En basit örneğiyle; yaşanılan tarihi bir olayın kamuoyuna nasıl lanse edileceği, tarihi kitaplara geçiren ya da bunu kontrol eden kişiler tarafından belirlenir ve bu, tüm toplum içinde tartışılmaz bir gerçek olarak kabul edilir. Bu eylem, bireysel bir bilinçten çok kolektif bir süreç sonucu oluşur; sonucunda ise tüm Mustafa Kemaller kahraman, tüm Süleymanlar muhteşem, tüm De Gaulleler kurtarıcı ve tüm halklar cesur olmuş olur. Öyle olsunlar ya da olmasınlar bir süre sonra bu gerçekliğin önemi kalmaz. İsim ya da olay üzerine üretilen literatür, gerçekliğin yerine geçer. Bu andan sonra salt geçmişe referans verilecek bir nokta olması yeterlidir ve geçmişin inşası gelecekte başlamış olur.

Usce Kulesi
Eski devlet binası, Belgrad, Eren Can Altay, XXI Mimarlık Dergisi
Eski devlet binası
Yugoslavya Savunma Bakanlığı binası Fotoğraflar: Eren Can Altay

Geçmişe referans vermeyi olanaklı kılan olaylar, tarihsel düğümler yaratırlar. Bu düğümler de tarih yazmaktan çok (ki en sade anlamıyla tarihsel olarak önemlidirler) üzerine konuşulabilecek bir olay yaratırlar. Artık geleceğin insanları bu düğümü konuşacak ve onun etrafında birliklerini kuvvetlendirecektir. Burada, bahsedilen grubun muzaffer ya da mağlup olması önemli değildir. Ulus inşası aşamasında Türkiye’de Kurtuluş Savaşı zaferi ön plana konulurken, Arnavutluk’ta bu durum yerini Osmanlı’ya başkaldıran ancak mağlubiyetle sonuçlanan İskender Bey (Skenderbeu) direnişine bırakır. Önemli olan yaşanan olayların sonuçları değil fakat sadece yaşanmış olmalarıdır. Bu sayede üzerine konuşabilecek bir olay, tartışılacak bir konu, arzu ve çıkarlar doğrultusunda yönlendirilip destanlaştırılacak bir toplumsal hafıza yaratılmış olacaktır.

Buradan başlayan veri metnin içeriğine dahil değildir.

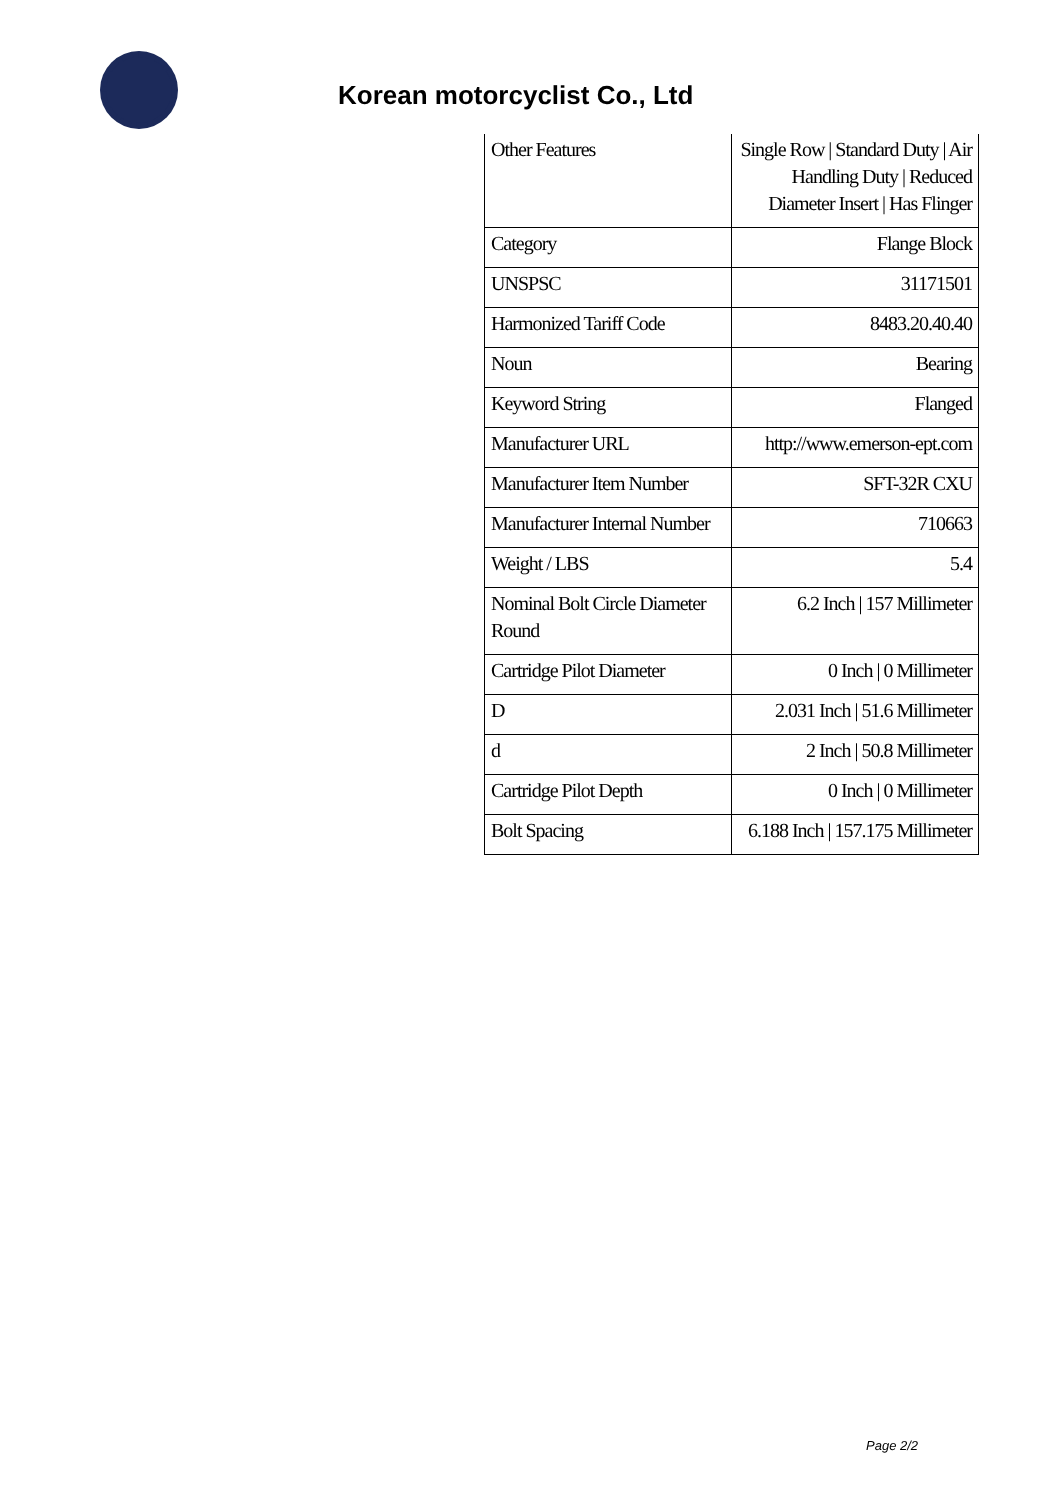Korean motorcyclist Co., Ltd
| Other Features | Single Row / Standard Duty / Air Handling Duty / Reduced Diameter Insert / Has Flinger |
| Category | Flange Block |
| UNSPSC | 31171501 |
| Harmonized Tariff Code | 8483.20.40.40 |
| Noun | Bearing |
| Keyword String | Flanged |
| Manufacturer URL | http://www.emerson-ept.com |
| Manufacturer Item Number | SFT-32R CXU |
| Manufacturer Internal Number | 710663 |
| Weight / LBS | 5.4 |
| Nominal Bolt Circle Diameter Round | 6.2 Inch / 157 Millimeter |
| Cartridge Pilot Diameter | 0 Inch / 0 Millimeter |
| D | 2.031 Inch / 51.6 Millimeter |
| d | 2 Inch / 50.8 Millimeter |
| Cartridge Pilot Depth | 0 Inch / 0 Millimeter |
| Bolt Spacing | 6.188 Inch / 157.175 Millimeter |
Page 2/2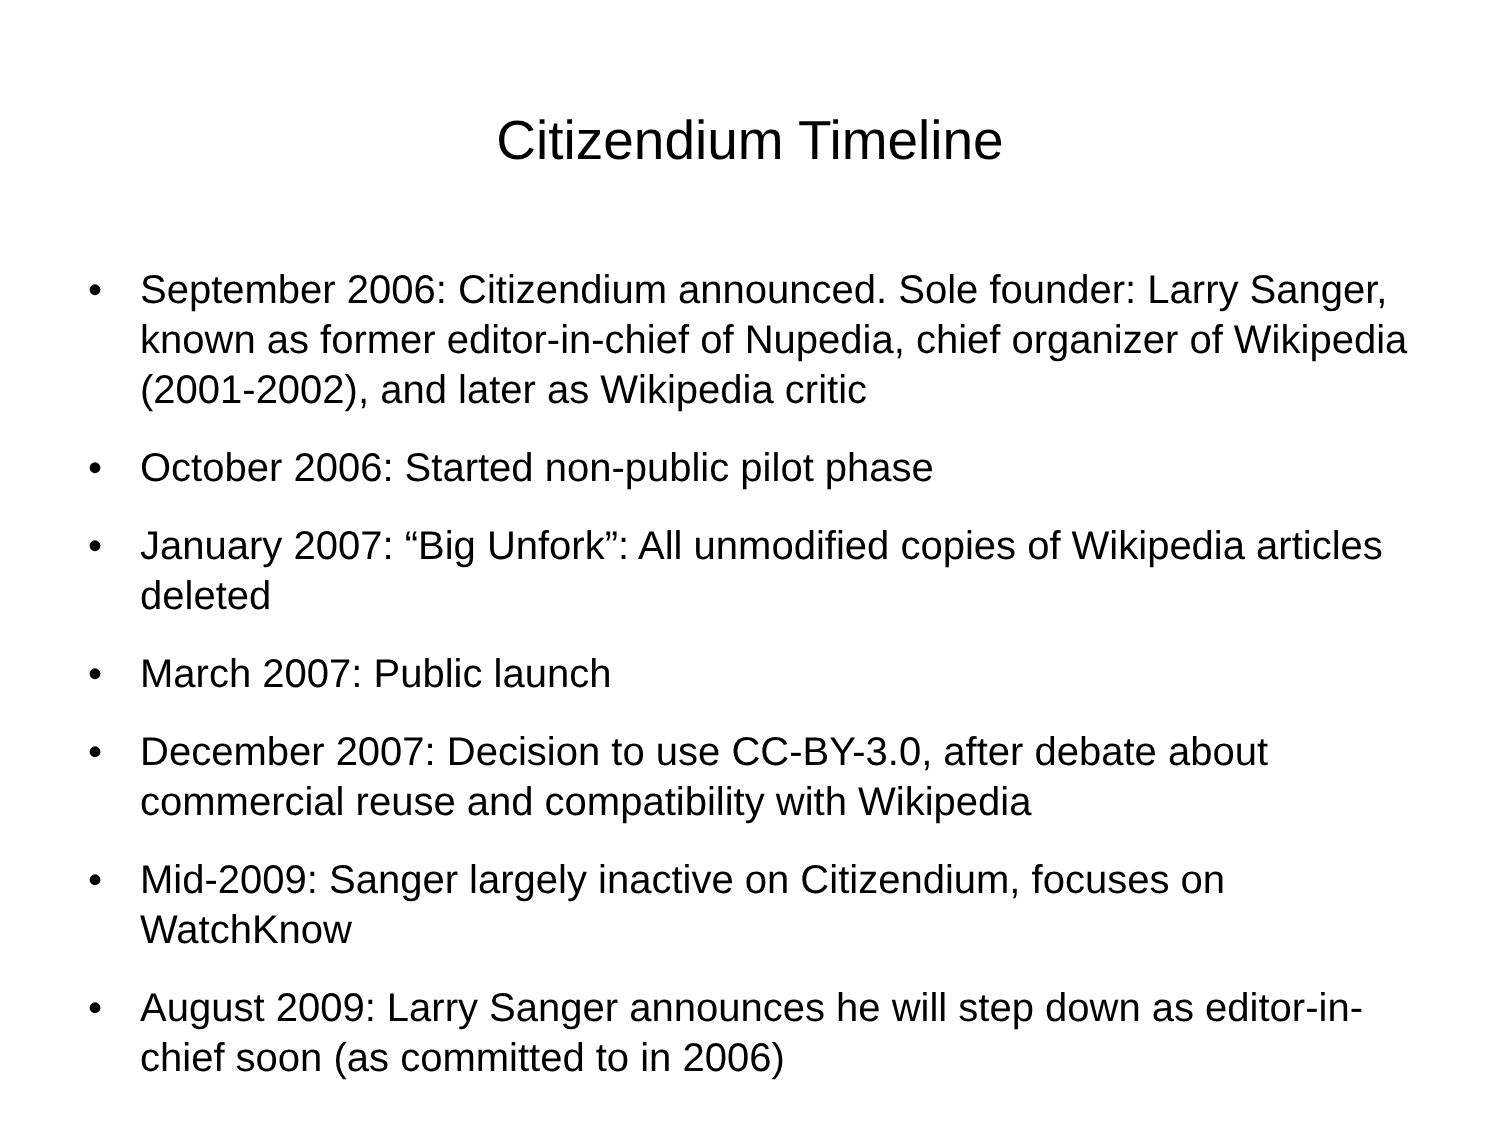Citizendium Timeline
• September 2006: Citizendium announced. Sole founder: Larry Sanger, known as former editor-in-chief of Nupedia, chief organizer of Wikipedia (2001-2002), and later as Wikipedia critic
• October 2006: Started non-public pilot phase
• January 2007: “Big Unfork”: All unmodified copies of Wikipedia articles deleted
• March 2007: Public launch
• December 2007: Decision to use CC-BY-3.0, after debate about commercial reuse and compatibility with Wikipedia
• Mid-2009: Sanger largely inactive on Citizendium, focuses on WatchKnow
• August 2009: Larry Sanger announces he will step down as editor-in-chief soon (as committed to in 2006)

Bu tür düğümler bir kez gerçekleştikten sonra adlarına anıtlar, anılarına ritüeller ve müzeler ortaya çıkar. Literatürün, gerçeğin yerini alması bu aşamada görünürleşir çünkü anılan bu olaylar, tarafsız bir gerçekçilikten uzaklaşmaya başlamıştır. Kazanılan zaferler “kahramanca” kazanılır; yaralanan askerler “gazi”, ölenler ise “şehit” diye anılmaya başlar. Olayın mekanı kutsallaşır. Yeni gelen nesiller tarihi bu sıfatlarla öğrenmeye, söylem hafızayı (ve dolayısıyla mekanı) şekillendirmeye başlar.

Yaratılan bu söylemleri eleştirme, toplumsal bir bulut olarak bireyin üzerine çökmeye başladığından, her geçen gün daha da zorlaşır ve birer tabuya dönüşür. Ancak tam olarak olgunlaşmamış ve üretimin başında olan coğrafyalarda bu okumayı yapmak hem ilginç bir perspektif oluşturur hem de mekanın nasıl kullanıldığı ve ne anlama geldiği konusunda veriler oluşturur. Söylemlerle şekillendirilen bir literatürün yaratılmamış olması ya da yaratılmaya yeni başlanması, olaylara karşı daha net bir manzara oluşturabilir. Manzaradan ziyade, mekanda yeni başlayan değişimin okunması, söylemin ne yönde değişmeye başladığı konusunda bilgi verebilir.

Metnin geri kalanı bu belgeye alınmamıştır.